De rijke Académie
Het pretext van fascisme zou uitstekend te pas komen wegens de nalatenschap, want ‘de oude dame’ zit er warmpjes bij. Haar fortuin wordt geschat op meer dan één milliard. Zij is derhalve even rijk als de kloosterorden op wier vermogen de Republiek aasde in den aanvang dezer eeuw, het beruchte milliard dat verduisterd werd door een schavuit die nog altijd boet in het bagno van Guyana. Een der prinsen over wie Benoit 't had, de Duc d'Aumale, vierde zoon van Louis-Philippe, en veroveraar van Algiers, werd verbannen uit het leger en uit het land, wijl hij behoorde tot een der vorstenhuizen die in duizend jaren de Fransche natie schiepen. Om een Republiek, welke hem behandelde met zooveel ondank en uitstiet als een paria, met gelijke munt te betalen, vermaakte hij aan de Académie al zijn bezittingen, het domein van Chantilly met het kasteel, met de stallen die nog mooier zijn dan het kasteel, met het park van Le Nôtre, het bosch van 2450 hectaren, de bouwgronden, de hofsteden en een kostbare verzameling van schilderijen en kunstwerken, een Louvre-museum in 't klein. Ongeveer een jaar geleden informeerde een minister voor de eerste maal of dit onwaardeerbaar legaat door den testamentaris beheerd wordt volgens de bepalingen van den erflater. Dat was het signaal voor een campagne die nog duurt. Het uitzicht op den buit verhoogt de vinnigheid van den strijd hoewel men 't over de potverdeeling niet eens is.
Sommigen adviseeren de stichting van een soort Franschen Nobel-prijs. Anderen geven de voorkeur aan 5000 pensioenen van 6000 francs voor oude letterkundigen boven de zestig, of 200 jaarlijksche giften van 50.000 francs en 20 reisbeurzen van 100.000 voor jonge litteratoren. Het ontbreekt noch aan oude noch aan jonge schrijvers die geen bezwaren zouden hebben tegen een gouvernement dat zulke milddadige voorstellen in overweging neemt, en die geen Académie zullen beklagen welke zoo mooie veeren laat.

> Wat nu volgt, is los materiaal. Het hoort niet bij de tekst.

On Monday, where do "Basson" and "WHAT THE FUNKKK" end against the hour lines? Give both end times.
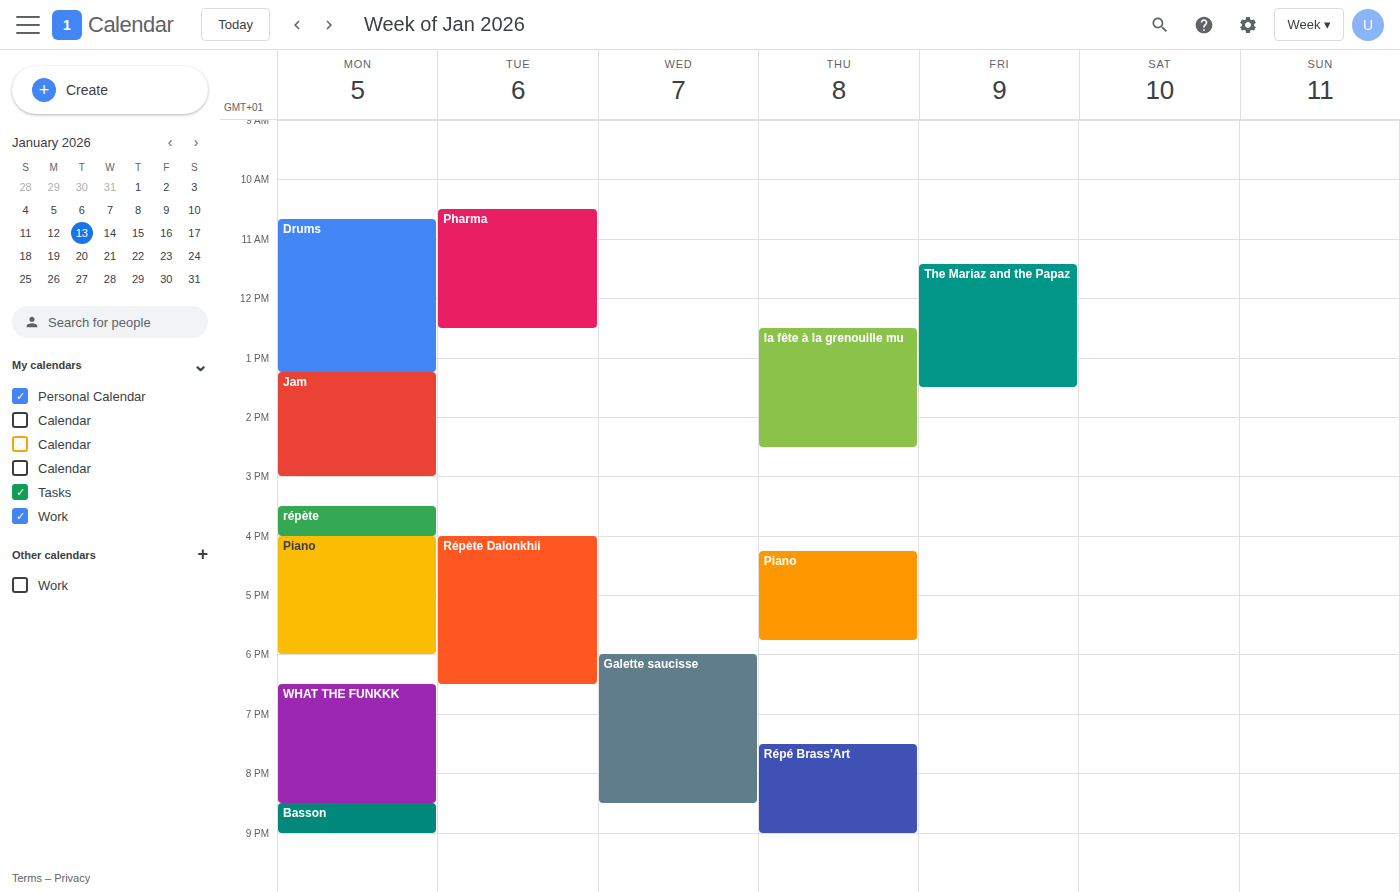
"Basson": 9:00 PM, exactly on the 9 PM line. "WHAT THE FUNKKK": 8:30 PM, halfway between the 8 PM and 9 PM lines.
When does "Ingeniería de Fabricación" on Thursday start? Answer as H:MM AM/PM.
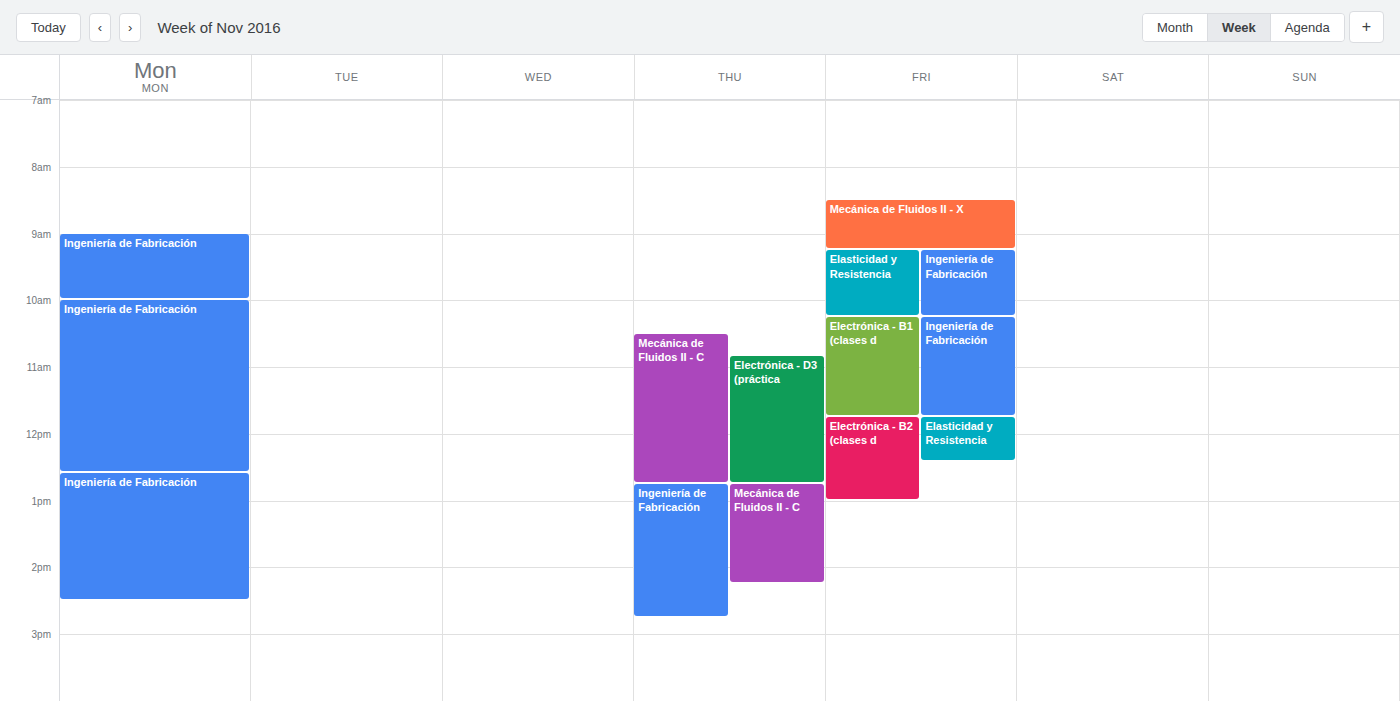
12:45 PM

De plaats welke het Fransche geweten koos om zich te luchten is dus volstrekt geen asyl. Men leeft er geenszins veilig. Een nieuwe candidaat voor Guyana verbeidt met zijn kornuiten misschien reeds het uur der plundering. Het dient tot niets om zich onder dergelijke omstandigheden een apart risico op den hals te halen door een manifestatie van vrijheidszin. Maar hoe meer de Académie riskeert en hoe meer zij te verliezen hoeft, des te beteekenisvoller wordt een uiting van onafhankelijkheid die ruim een milliard kan kosten nu de tyrannen in aantocht zijn. Een milliard voor de vrijheid, waarlijk, dat is niet goedkoop maar ook niet te duur, en als les voor het huidige Europa een billijke prijs.